邵雲一聽到“溫迪”這個名字,臉上的表情立刻變得複雜起來,隨後擺了擺手,就像是在趕走一隻煩人的蒼蠅,不滿地說道。
“他可太好了,我就沒見過被人揍了以後還能那麼生龍活虎的!”
熒聞言,眉頭緊皺,露出不信任的目光。
畢竟神之心都被掏了,能一點事情都沒有?
似乎對邵雲的描述感到疑惑,熒追問道“啊?可是我記得溫迪……”
邵雲打斷了她的話,語氣堅定地說道“那家夥是騙你的,女士抽了他十幾個嘴巴子,還踹了他一腳,還能……”
說到這,邵雲停頓了一下,回憶當時的溫迪拋下自己,讓自己獨自處理琴團長的詢問。
然後,他又不耐煩地繼續說道“哎呀,反正他是一點事情都沒有。”
熒聽完後更加困惑了,但邵雲似乎並不願意再多說什麼,隻得作罷。
雖然現在問邵雲有沒有受傷有點晚,但她還是忍不住關心地問道“雖然看著你就沒事,但我還是問一嘴,你沒事吧。”
邵雲滿不在乎地揮了揮手,嘴角勾起一絲得意的笑容“我是一點事都沒有,那女士可真不經我揍啊。
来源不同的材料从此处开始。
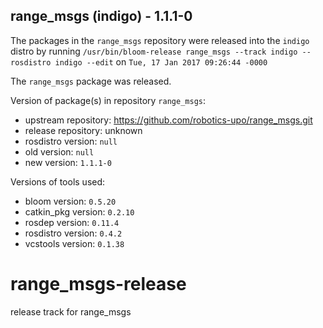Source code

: ## range_msgs (indigo) - 1.1.1-0

The packages in the `range_msgs` repository were released into the `indigo` distro by running `/usr/bin/bloom-release range_msgs --track indigo --rosdistro indigo --edit` on `Tue, 17 Jan 2017 09:26:44 -0000`

The `range_msgs` package was released.

Version of package(s) in repository `range_msgs`:
- upstream repository: https://github.com/robotics-upo/range_msgs.git
- release repository: unknown
- rosdistro version: `null`
- old version: `null`
- new version: `1.1.1-0`

Versions of tools used:
- bloom version: `0.5.20`
- catkin_pkg version: `0.2.10`
- rosdep version: `0.11.4`
- rosdistro version: `0.4.2`
- vcstools version: `0.1.38`


# range_msgs-release
release track for range_msgs
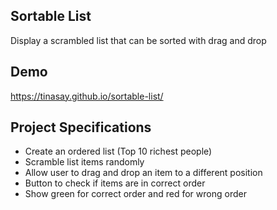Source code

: ## Sortable List

Display a scrambled list that can be sorted with drag and drop

## Demo

https://tinasay.github.io/sortable-list/

## Project Specifications

- Create an ordered list (Top 10 richest people)
- Scramble list items randomly
- Allow user to drag and drop an item to a different position
- Button to check if items are in correct order
- Show green for correct order and red for wrong order
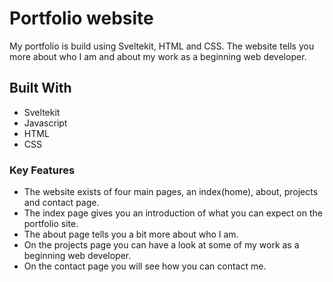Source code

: # Portfolio website

My portfolio is build using Sveltekit, HTML and CSS. The website tells you more about who I am and about my work as a beginning web developer.

## Built With

- Sveltekit
- Javascript
- HTML
- CSS

### Key Features

- The website exists of four main pages, an index(home), about, projects and contact page.
- The index page gives you an introduction of what you can expect on the portfolio site.
- The about page tells you a bit more about who I am.
- On the projects page you can have a look at some of my work as a beginning web developer.
- On the contact page you will see how you can contact me.
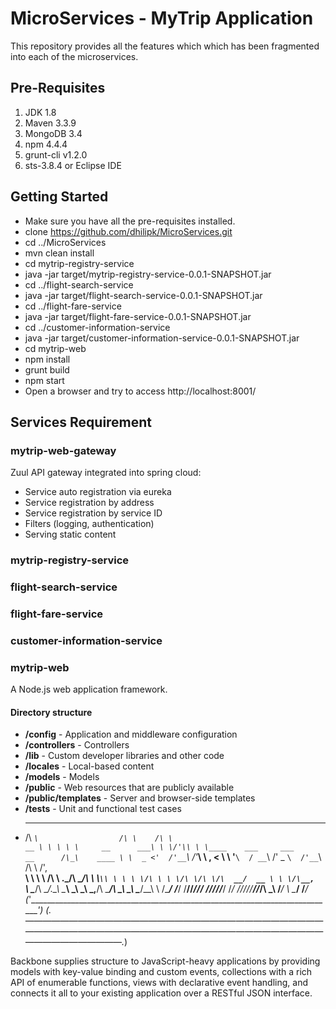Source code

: # MicroServices - MyTrip Application
This repository provides all the features which which has been fragmented into each of the microservices.

## Pre-Requisites
1. JDK 1.8
2. Maven 3.3.9
3. MongoDB 3.4
4. npm 4.4.4
5. grunt-cli v1.2.0
5. sts-3.8.4 or Eclipse IDE

## Getting Started

- Make sure you have all the pre-requisites installed.
- clone https://github.com/dhilipk/MicroServices.git
- cd ../MicroServices
- mvn clean install
- cd mytrip-registry-service
- java -jar target/mytrip-registry-service-0.0.1-SNAPSHOT.jar
- cd ../flight-search-service
- java -jar target/flight-search-service-0.0.1-SNAPSHOT.jar
- cd ../flight-fare-service
- java -jar target/flight-fare-service-0.0.1-SNAPSHOT.jar
- cd ../customer-information-service
- java -jar target/customer-information-service-0.0.1-SNAPSHOT.jar
- cd mytrip-web
- npm install
- grunt build
- npm start
- Open a browser and try to access http://localhost:8001/

## Services Requirement
### mytrip-web-gateway
Zuul API gateway integrated into spring cloud:
- Service auto registration via eureka
- Service registration by address
- Service registration by service ID
- Filters (logging, authentication)
- Serving static content

### mytrip-registry-service
### flight-search-service
### flight-fare-service
### customer-information-service
### mytrip-web
A Node.js web application framework.

#### Directory structure

- **/config** - Application and middleware configuration
- **/controllers** - Controllers
- **/lib** - Custom developer libraries and other code
- **/locales** - Local-based content
- **/models** - Models
- **/public** - Web resources that are publicly available
- **/public/templates** - Server and browser-side templates
- **/tests** - Unit and functional test cases
-
     ____                     __      __
    /\  _`\                  /\ \    /\ \                                   __
    \ \ \ \ \     __      ___\ \ \/'\\ \ \____    ___     ___      __      /\_\    ____
     \ \  _ <'  /'__`\   /'___\ \ , < \ \ '__`\  / __`\ /' _ `\  /'__`\    \/\ \  /',__\
      \ \ \ \ \/\ \ \.\_/\ \__/\ \ \\`\\ \ \ \ \/\ \ \ \/\ \/\ \/\  __/  __ \ \ \/\__, `\
       \ \____/\ \__/.\_\ \____\\ \_\ \_\ \_,__/\ \____/\ \_\ \_\ \____\/\_\_\ \ \/\____/
        \/___/  \/__/\/_/\/____/ \/_/\/_/\/___/  \/___/  \/_/\/_/\/____/\/_/\ \_\ \/___/
                                                                           \ \____/
                                                                            \/___/
    (_'_______________________________________________________________________________'_)
    (_.———————————————————————————————————————————————————————————————————————————————._)

Backbone supplies structure to JavaScript-heavy applications by providing models with key-value binding and custom events, collections with a rich API of enumerable functions, views with declarative event handling, and connects it all to your existing application over a RESTful JSON interface.
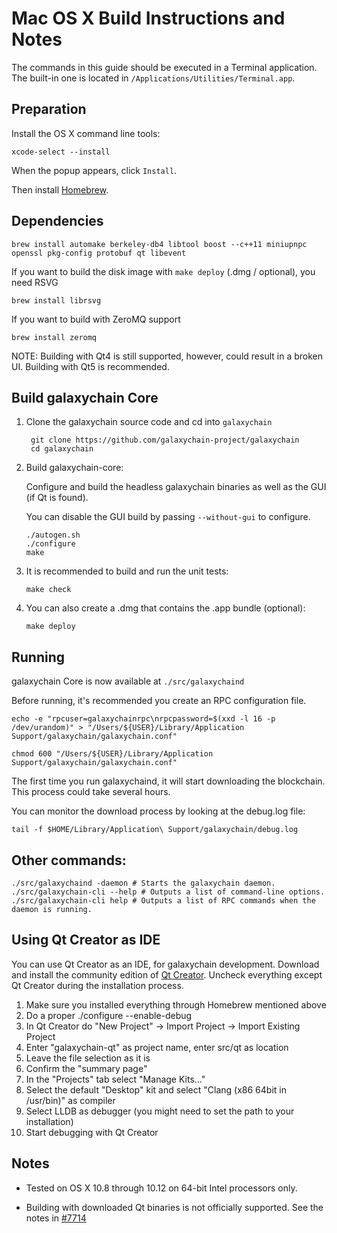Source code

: Mac OS X Build Instructions and Notes
====================================
The commands in this guide should be executed in a Terminal application.
The built-in one is located in `/Applications/Utilities/Terminal.app`.

Preparation
-----------
Install the OS X command line tools:

`xcode-select --install`

When the popup appears, click `Install`.

Then install [Homebrew](https://brew.sh).

Dependencies
----------------------

    brew install automake berkeley-db4 libtool boost --c++11 miniupnpc openssl pkg-config protobuf qt libevent

If you want to build the disk image with `make deploy` (.dmg / optional), you need RSVG

    brew install librsvg

If you want to build with ZeroMQ support
    
    brew install zeromq

NOTE: Building with Qt4 is still supported, however, could result in a broken UI. Building with Qt5 is recommended.

Build galaxychain Core
------------------------

1. Clone the galaxychain source code and cd into `galaxychain`

        git clone https://github.com/galaxychain-project/galaxychain
        cd galaxychain

2.  Build galaxychain-core:

    Configure and build the headless galaxychain binaries as well as the GUI (if Qt is found).

    You can disable the GUI build by passing `--without-gui` to configure.

        ./autogen.sh
        ./configure
        make

3.  It is recommended to build and run the unit tests:

        make check

4.  You can also create a .dmg that contains the .app bundle (optional):

        make deploy

Running
-------

galaxychain Core is now available at `./src/galaxychaind`

Before running, it's recommended you create an RPC configuration file.

    echo -e "rpcuser=galaxychainrpc\nrpcpassword=$(xxd -l 16 -p /dev/urandom)" > "/Users/${USER}/Library/Application Support/galaxychain/galaxychain.conf"

    chmod 600 "/Users/${USER}/Library/Application Support/galaxychain/galaxychain.conf"

The first time you run galaxychaind, it will start downloading the blockchain. This process could take several hours.

You can monitor the download process by looking at the debug.log file:

    tail -f $HOME/Library/Application\ Support/galaxychain/debug.log

Other commands:
-------

    ./src/galaxychaind -daemon # Starts the galaxychain daemon.
    ./src/galaxychain-cli --help # Outputs a list of command-line options.
    ./src/galaxychain-cli help # Outputs a list of RPC commands when the daemon is running.

Using Qt Creator as IDE
------------------------
You can use Qt Creator as an IDE, for galaxychain development.
Download and install the community edition of [Qt Creator](https://www.qt.io/download/).
Uncheck everything except Qt Creator during the installation process.

1. Make sure you installed everything through Homebrew mentioned above
2. Do a proper ./configure --enable-debug
3. In Qt Creator do "New Project" -> Import Project -> Import Existing Project
4. Enter "galaxychain-qt" as project name, enter src/qt as location
5. Leave the file selection as it is
6. Confirm the "summary page"
7. In the "Projects" tab select "Manage Kits..."
8. Select the default "Desktop" kit and select "Clang (x86 64bit in /usr/bin)" as compiler
9. Select LLDB as debugger (you might need to set the path to your installation)
10. Start debugging with Qt Creator

Notes
-----

* Tested on OS X 10.8 through 10.12 on 64-bit Intel processors only.

* Building with downloaded Qt binaries is not officially supported. See the notes in [#7714](https://github.com/bitcoin/bitcoin/issues/7714)

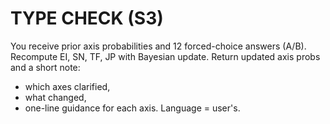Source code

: # TYPE CHECK (S3)
You receive prior axis probabilities and 12 forced-choice answers (A/B).
Recompute EI, SN, TF, JP with Bayesian update. Return updated axis probs and a short note:
- which axes clarified,
- what changed,
- one-line guidance for each axis.
Language = user's.

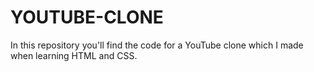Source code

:# YOUTUBE-CLONE
In this repository you'll find the code for a YouTube clone which I made when learning HTML and CSS.
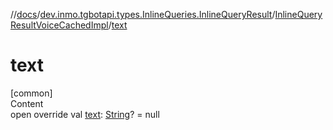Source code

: //[docs](../../../index.md)/[dev.inmo.tgbotapi.types.InlineQueries.InlineQueryResult](../index.md)/[InlineQueryResultVoiceCachedImpl](index.md)/[text](text.md)



# text  
[common]  
Content  
open override val [text](text.md): [String](https://kotlinlang.org/api/latest/jvm/stdlib/kotlin/-string/index.html)? = null  



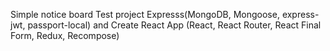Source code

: Simple notice board
Test project Expresss(MongoDB, Mongoose, express-jwt, passport-local)
and Create React App (React, React Router, React Final Form, Redux, Recompose)
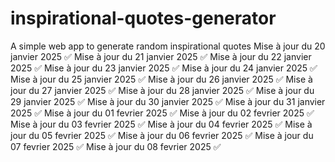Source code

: # inspirational-quotes-generator
A simple web app to generate random inspirational quotes
Mise à jour du 20 janvier 2025 ✅
Mise à jour du 21 janvier 2025 ✅
Mise à jour du 22 janvier 2025 ✅
Mise à jour du 23 janvier 2025 ✅
Mise à jour du 24 janvier 2025 ✅
Mise à jour du 25 janvier 2025 ✅
Mise à jour du 26 janvier 2025 ✅
Mise à jour du 27 janvier 2025 ✅
Mise à jour du 28 janvier 2025 ✅
Mise à jour du 29 janvier 2025 ✅
Mise à jour du 30 janvier 2025 ✅
Mise à jour du 31 janvier 2025 ✅
Mise à jour du 01 fevrier 2025 ✅
Mise à jour du 02 fevrier 2025 ✅
Mise à jour du 03 fevrier 2025 ✅
Mise à jour du 04 fevrier 2025 ✅
Mise à jour du 05 fevrier 2025 ✅
Mise à jour du 06 fevrier 2025 ✅
Mise à jour du 07 fevrier 2025 ✅
Mise à jour du 08 fevrier 2025 ✅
”
聽到邵雲這麼說,熒的第一反應並不是繼續追問邵雲有沒有受內傷,而是關心地問道“啊?那執行官女士沒死吧。”
邵雲搖了搖頭,回答道“沒死。”
聽到這個答案,熒居然感到了一絲絲慶幸,能從邵雲這樣的對手手中逃脫,對於那位執行官“女士”來說,真是一件非常不容易的事情了。
就在這時,邵雲突然從懷中掏出一袋沉甸甸的摩拉,他的眼中閃爍著興奮的光芒。
“不過,我把女士搶了。”
熒看著眼前的摩拉袋,震驚得幾乎說不出話來,邵雲膽子到底是多大啊!
她緩了好一會,才結結巴巴地說道“天啊,我知道你以前搶過劫,但沒想到,你居然連愚人眾執行官都敢搶啊!”